# What the task requires:
Copy out the items word for word, starting with their first line and ending with the line that contains "glänzende Ausgangslage für", both lines included.

# Records provided:
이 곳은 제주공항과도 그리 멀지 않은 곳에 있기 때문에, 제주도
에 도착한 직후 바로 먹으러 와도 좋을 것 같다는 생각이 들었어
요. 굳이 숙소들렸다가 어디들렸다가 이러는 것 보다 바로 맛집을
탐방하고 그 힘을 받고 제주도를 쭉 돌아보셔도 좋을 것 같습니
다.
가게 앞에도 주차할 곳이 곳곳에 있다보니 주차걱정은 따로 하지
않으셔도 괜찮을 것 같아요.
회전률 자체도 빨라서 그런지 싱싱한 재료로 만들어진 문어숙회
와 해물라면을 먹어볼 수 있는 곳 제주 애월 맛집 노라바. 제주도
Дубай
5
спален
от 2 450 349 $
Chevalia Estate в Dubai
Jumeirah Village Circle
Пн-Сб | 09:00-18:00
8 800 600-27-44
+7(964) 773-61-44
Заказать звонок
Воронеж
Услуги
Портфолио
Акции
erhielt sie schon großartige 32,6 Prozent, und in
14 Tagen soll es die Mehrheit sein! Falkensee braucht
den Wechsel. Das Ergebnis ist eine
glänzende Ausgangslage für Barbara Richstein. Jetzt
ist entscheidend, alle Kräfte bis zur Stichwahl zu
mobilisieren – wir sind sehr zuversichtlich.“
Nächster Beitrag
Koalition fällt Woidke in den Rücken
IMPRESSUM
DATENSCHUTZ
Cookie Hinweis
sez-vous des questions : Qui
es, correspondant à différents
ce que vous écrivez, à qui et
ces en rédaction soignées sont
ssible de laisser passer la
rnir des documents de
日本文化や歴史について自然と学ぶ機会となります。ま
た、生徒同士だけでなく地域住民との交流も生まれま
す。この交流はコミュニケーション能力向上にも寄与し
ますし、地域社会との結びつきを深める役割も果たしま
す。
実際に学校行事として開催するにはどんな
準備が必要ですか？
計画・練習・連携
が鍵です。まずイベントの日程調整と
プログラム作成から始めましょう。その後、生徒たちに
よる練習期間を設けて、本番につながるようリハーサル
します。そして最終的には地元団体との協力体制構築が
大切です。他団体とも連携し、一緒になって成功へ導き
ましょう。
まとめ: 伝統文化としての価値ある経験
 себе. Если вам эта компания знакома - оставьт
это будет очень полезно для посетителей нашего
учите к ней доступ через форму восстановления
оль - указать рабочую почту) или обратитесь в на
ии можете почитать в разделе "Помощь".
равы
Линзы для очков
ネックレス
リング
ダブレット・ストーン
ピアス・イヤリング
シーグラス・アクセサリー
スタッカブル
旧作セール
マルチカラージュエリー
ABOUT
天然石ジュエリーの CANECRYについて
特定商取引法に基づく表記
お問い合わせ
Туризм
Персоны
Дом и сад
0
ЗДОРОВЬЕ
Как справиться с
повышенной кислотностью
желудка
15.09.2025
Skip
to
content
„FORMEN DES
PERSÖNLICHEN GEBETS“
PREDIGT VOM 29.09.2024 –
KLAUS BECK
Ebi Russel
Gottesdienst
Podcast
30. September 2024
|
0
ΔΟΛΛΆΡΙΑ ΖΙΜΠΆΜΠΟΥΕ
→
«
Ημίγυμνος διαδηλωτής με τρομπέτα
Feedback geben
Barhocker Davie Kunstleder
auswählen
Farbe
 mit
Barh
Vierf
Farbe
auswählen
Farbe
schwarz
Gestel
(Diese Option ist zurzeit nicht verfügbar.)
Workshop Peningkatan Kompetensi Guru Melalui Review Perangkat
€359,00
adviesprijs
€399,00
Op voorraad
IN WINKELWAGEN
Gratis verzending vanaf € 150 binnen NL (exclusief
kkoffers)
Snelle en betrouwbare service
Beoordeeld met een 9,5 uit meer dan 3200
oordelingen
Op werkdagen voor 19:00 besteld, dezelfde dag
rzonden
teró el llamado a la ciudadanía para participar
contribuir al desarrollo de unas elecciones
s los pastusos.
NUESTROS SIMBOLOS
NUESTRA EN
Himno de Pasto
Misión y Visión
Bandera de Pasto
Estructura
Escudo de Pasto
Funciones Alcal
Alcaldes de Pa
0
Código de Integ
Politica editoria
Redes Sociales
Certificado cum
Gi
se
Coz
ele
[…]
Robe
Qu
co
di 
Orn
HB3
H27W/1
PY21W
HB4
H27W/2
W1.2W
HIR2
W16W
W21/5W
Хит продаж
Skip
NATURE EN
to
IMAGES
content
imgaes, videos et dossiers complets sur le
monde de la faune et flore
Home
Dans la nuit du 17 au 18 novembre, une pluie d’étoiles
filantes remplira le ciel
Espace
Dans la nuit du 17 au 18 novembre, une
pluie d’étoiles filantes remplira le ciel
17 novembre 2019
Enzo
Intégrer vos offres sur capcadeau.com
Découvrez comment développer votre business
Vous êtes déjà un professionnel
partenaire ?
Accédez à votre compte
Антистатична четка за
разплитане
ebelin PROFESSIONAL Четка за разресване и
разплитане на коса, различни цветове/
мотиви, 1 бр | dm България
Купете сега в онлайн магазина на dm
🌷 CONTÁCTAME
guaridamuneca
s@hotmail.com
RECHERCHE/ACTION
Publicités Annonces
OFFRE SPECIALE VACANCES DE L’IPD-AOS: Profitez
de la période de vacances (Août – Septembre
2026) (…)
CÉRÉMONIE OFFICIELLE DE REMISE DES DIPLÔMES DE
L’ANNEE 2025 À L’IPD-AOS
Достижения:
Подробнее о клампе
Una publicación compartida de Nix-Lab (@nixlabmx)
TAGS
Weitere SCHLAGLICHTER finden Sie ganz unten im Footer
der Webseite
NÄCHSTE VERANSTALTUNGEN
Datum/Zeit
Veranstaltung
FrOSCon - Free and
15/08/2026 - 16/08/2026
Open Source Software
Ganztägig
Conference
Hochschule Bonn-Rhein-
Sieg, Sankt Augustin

# Reply to the exercise:
이 곳은 제주공항과도 그리 멀지 않은 곳에 있기 때문에, 제주도
에 도착한 직후 바로 먹으러 와도 좋을 것 같다는 생각이 들었어
요. 굳이 숙소들렸다가 어디들렸다가 이러는 것 보다 바로 맛집을
탐방하고 그 힘을 받고 제주도를 쭉 돌아보셔도 좋을 것 같습니
다.
가게 앞에도 주차할 곳이 곳곳에 있다보니 주차걱정은 따로 하지
않으셔도 괜찮을 것 같아요.
회전률 자체도 빨라서 그런지 싱싱한 재료로 만들어진 문어숙회
와 해물라면을 먹어볼 수 있는 곳 제주 애월 맛집 노라바. 제주도
Дубай
5
спален
от 2 450 349 $
Chevalia Estate в Dubai
Jumeirah Village Circle
Пн-Сб | 09:00-18:00
8 800 600-27-44
+7(964) 773-61-44
Заказать звонок
Воронеж
Услуги
Портфолио
Акции
erhielt sie schon großartige 32,6 Prozent, und in
14 Tagen soll es die Mehrheit sein! Falkensee braucht
den Wechsel. Das Ergebnis ist eine
glänzende Ausgangslage für Barbara Richstein. Jetzt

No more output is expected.